Request
Copy the listing as it is written, and leave each picture out.
--- START ---
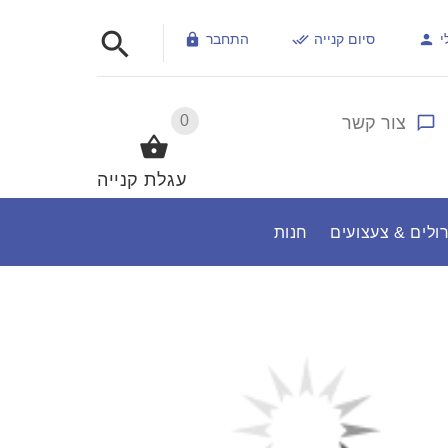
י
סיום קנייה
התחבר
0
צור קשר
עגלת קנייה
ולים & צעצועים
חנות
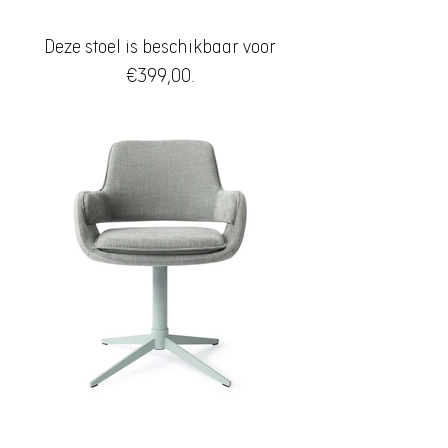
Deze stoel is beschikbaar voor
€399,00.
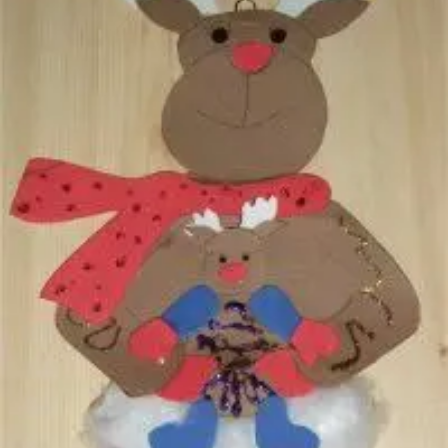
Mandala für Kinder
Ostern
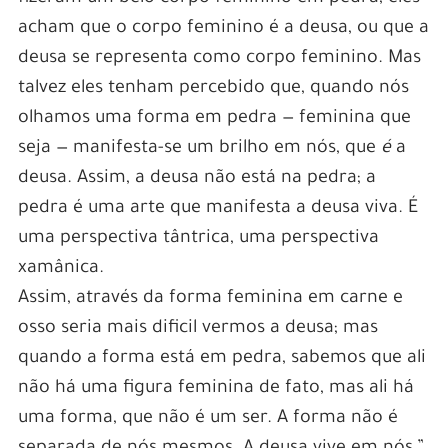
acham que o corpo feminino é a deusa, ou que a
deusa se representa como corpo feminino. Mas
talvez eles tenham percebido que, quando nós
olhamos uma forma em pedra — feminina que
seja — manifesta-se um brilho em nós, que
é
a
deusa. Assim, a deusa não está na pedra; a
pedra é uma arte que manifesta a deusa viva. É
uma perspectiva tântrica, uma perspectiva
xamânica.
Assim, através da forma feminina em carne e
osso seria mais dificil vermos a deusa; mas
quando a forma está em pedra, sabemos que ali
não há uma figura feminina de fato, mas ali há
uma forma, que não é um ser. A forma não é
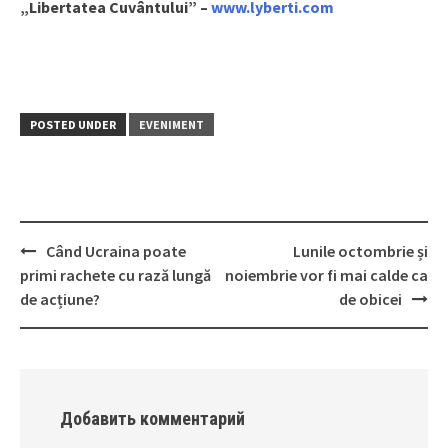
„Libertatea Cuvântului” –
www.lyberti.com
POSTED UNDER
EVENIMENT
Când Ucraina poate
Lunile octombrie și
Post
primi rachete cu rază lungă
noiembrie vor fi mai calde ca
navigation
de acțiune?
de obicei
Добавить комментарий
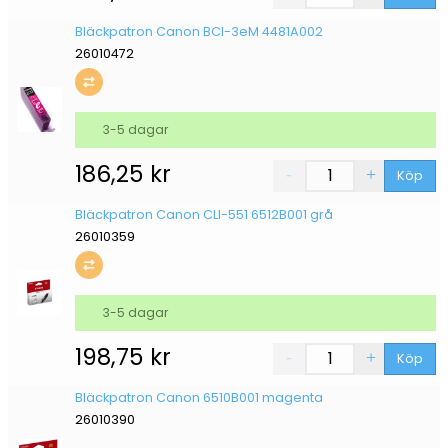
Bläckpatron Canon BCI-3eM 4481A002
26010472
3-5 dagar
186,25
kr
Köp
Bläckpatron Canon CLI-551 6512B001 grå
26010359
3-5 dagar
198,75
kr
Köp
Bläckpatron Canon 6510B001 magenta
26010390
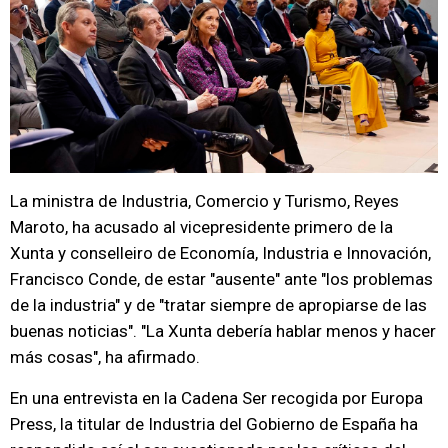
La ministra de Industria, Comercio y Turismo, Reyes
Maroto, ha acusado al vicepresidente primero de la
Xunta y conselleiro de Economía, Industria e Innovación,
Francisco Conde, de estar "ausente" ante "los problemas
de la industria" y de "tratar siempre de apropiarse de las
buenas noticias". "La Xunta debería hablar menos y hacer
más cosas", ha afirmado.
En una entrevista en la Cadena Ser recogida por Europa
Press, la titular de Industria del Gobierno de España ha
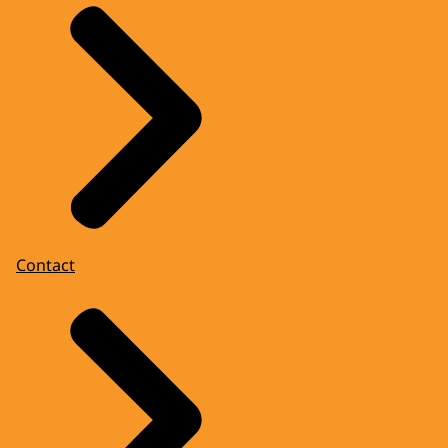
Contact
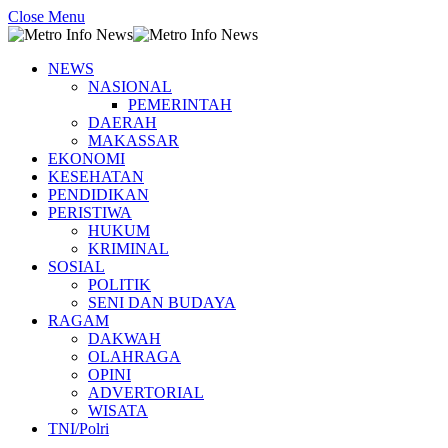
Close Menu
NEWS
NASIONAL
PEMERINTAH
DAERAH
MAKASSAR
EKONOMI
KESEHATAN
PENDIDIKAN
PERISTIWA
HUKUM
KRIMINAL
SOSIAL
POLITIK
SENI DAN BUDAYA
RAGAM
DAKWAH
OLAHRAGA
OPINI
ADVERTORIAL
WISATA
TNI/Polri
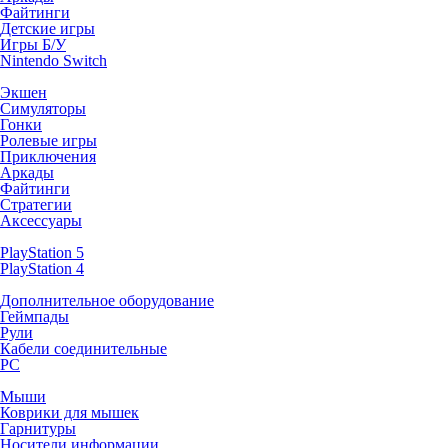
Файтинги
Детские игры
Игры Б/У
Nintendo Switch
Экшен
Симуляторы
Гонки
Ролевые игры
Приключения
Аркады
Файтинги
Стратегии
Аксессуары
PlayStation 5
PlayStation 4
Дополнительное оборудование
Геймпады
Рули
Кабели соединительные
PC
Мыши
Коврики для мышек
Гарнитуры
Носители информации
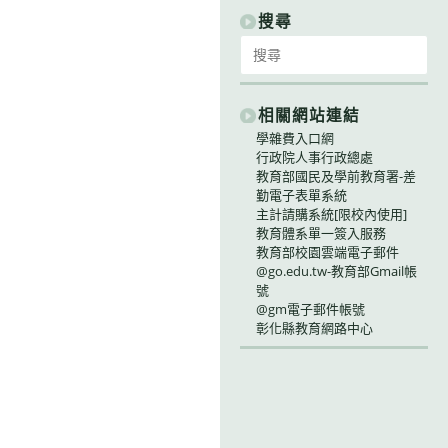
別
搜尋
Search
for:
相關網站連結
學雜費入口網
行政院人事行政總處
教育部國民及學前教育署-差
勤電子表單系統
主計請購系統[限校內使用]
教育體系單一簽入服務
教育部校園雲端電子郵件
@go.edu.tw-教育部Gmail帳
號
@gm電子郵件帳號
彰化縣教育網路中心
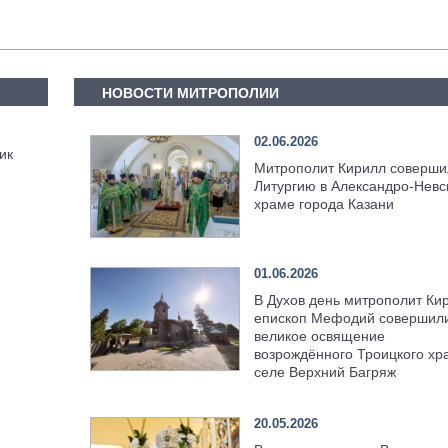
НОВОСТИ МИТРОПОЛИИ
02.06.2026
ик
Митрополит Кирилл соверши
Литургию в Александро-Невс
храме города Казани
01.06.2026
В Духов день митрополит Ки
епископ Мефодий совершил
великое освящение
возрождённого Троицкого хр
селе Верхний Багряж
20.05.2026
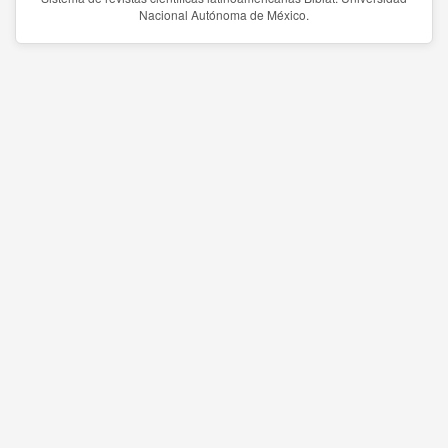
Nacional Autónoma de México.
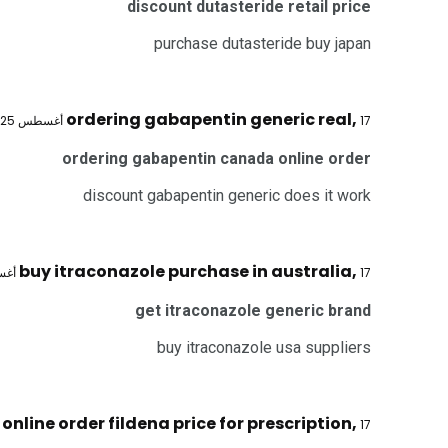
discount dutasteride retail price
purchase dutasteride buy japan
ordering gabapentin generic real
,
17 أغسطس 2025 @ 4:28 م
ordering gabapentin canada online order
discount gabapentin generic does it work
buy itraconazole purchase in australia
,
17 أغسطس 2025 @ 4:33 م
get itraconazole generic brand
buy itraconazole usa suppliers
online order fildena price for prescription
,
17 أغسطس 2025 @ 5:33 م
--- END ---
Response
י
סיום קנייה
התחבר
0
צור קשר
עגלת קנייה
ולים & צעצועים
חנות
Deze stoel is beschikbaar voor
€399,00.
Mandala für Kinder
Ostern
acham que o corpo feminino é a deusa, ou que a
deusa se representa como corpo feminino. Mas
talvez eles tenham percebido que, quando nós
olhamos uma forma em pedra — feminina que
seja — manifesta-se um brilho em nós, que
é
a
deusa. Assim, a deusa não está na pedra; a
pedra é uma arte que manifesta a deusa viva. É
uma perspectiva tântrica, uma perspectiva
xamânica.
Assim, através da forma feminina em carne e
osso seria mais dificil vermos a deusa; mas
quando a forma está em pedra, sabemos que ali
não há uma figura feminina de fato, mas ali há
uma forma, que não é um ser. A forma não é
„Libertatea Cuvântului” –
www.lyberti.com
POSTED UNDER
EVENIMENT
Când Ucraina poate
Lunile octombrie și
Post
primi rachete cu rază lungă
noiembrie vor fi mai calde ca
navigation
de acțiune?
de obicei
Добавить комментарий
Bläckpatron Canon BCI-3eM 4481A002
26010472
3-5 dagar
186,25
kr
Köp
Bläckpatron Canon CLI-551 6512B001 grå
26010359
3-5 dagar
198,75
kr
Köp
Bläckpatron Canon 6510B001 magenta
26010390
La ministra de Industria, Comercio y Turismo, Reyes
Maroto, ha acusado al vicepresidente primero de la
Xunta y conselleiro de Economía, Industria e Innovación,
Francisco Conde, de estar "ausente" ante "los problemas
de la industria" y de "tratar siempre de apropiarse de las
buenas noticias". "La Xunta debería hablar menos y hacer
más cosas", ha afirmado.
En una entrevista en la Cadena Ser recogida por Europa
Press, la titular de Industria del Gobierno de España ha
Contact
Close Menu
NEWS
NASIONAL
PEMERINTAH
DAERAH
MAKASSAR
EKONOMI
KESEHATAN
PENDIDIKAN
PERISTIWA
HUKUM
KRIMINAL
SOSIAL
POLITIK
SENI DAN BUDAYA
RAGAM
DAKWAH
OLAHRAGA
OPINI
ADVERTORIAL
WISATA
TNI/Polri
Файтинги
Детские игры
Игры Б/У
Nintendo Switch
Экшен
Симуляторы
Гонки
Ролевые игры
Приключения
Аркады
Файтинги
Стратегии
Аксессуары
PlayStation 5
PlayStation 4
Дополнительное оборудование
Геймпады
Рули
Кабели соединительные
PC
Мыши
Коврики для мышек
Гарнитуры
Носители информации
別
搜尋
Search
for:
相關網站連結
學雜費入口網
行政院人事行政總處
教育部國民及學前教育署-差
勤電子表單系統
主計請購系統[限校內使用]
教育體系單一簽入服務
教育部校園雲端電子郵件
@go.edu.tw-教育部Gmail帳
號
@gm電子郵件帳號
彰化縣教育網路中心
НОВОСТИ МИТРОПОЛИИ
02.06.2026
ик
Митрополит Кирилл соверши
Литургию в Александро-Невс
храме города Казани
01.06.2026
В Духов день митрополит Ки
епископ Мефодий совершил
великое освящение
возрождённого Троицкого хр
селе Верхний Багряж
20.05.2026
Nacional Autónoma de México.
discount dutasteride retail price
purchase dutasteride buy japan
ordering gabapentin generic real
,
17 أغسطس 2025 @ 4:28 م
ordering gabapentin canada online order
discount gabapentin generic does it work
buy itraconazole purchase in australia
,
17 أغسطس 2025 @ 4:33 م
get itraconazole generic brand
buy itraconazole usa suppliers
online order fildena price for prescription
,
17 أغسطس 2025 @ 5:33 م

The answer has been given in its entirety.